Understand that this is a self-definition, unfettered by any societal labels or requirements. Technically, if one judges by traditionally published pieces, I’m not much of a writer. I’ve had a handful of short stories published in various markets, one nomination for a poetry award, and no books sold to a major publisher (as of yet). My work has appeared in a few anthologies, and I’m just getting geared up to start my own publishing company in epublishing. If you squint and look deeply, you’ll also find my work in a fair number of contracted work including research for the Agency on Aging (AoA) Performance Outcomes Measures Project (POMP), policies and procedures in my state’s Department of Transportation, and taking minutes for a state senate task force on English Language Learners. Even taking all that into consideration, I’m not well known.

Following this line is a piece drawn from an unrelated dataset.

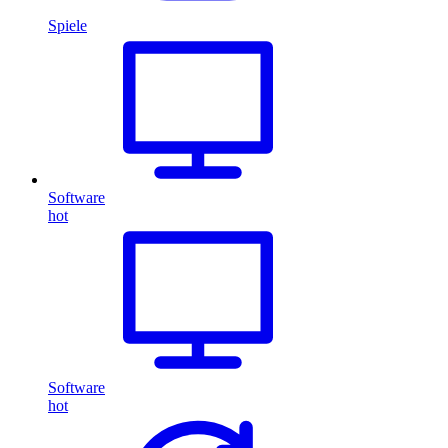
Spiele
Software
hot
Software
hot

However, deep in my heart, I am still a writer. I wrote my first book (all ten illustrated pages of it) when I was six, entitled “Houses” which was actually a poem. When I was nine, my English teacher had us create our own books bound with wallpaper for dust jackets and lovingly hand-sewn pages. I made two. I wrote a 60,000 word novellette when I was twelve, and then a 150,000 book in high school, which I later stuck in a drawer knowing I’d never be able to sell it. I then started work in college on a novel that I have yet to sell but that I actually do still like, and plan to epublish. On the path from that day to now, I ran into several little patches of quicksand which delayed my writing career: school, family, divorce, loss of job, new jobs, new relationships. I have never, however, lost that conviction and that passion for writing. Things slowed me, but never stopped me.
And so here I am now, twenty years later. And this, my blog, is where I’ll continue to post on various topics, including reviews things I’ve read, other blogs I think writers and readers should take note of, contemplations on various trends and news items in current society, and comments on the writing life.
I welcome any comments and feedback.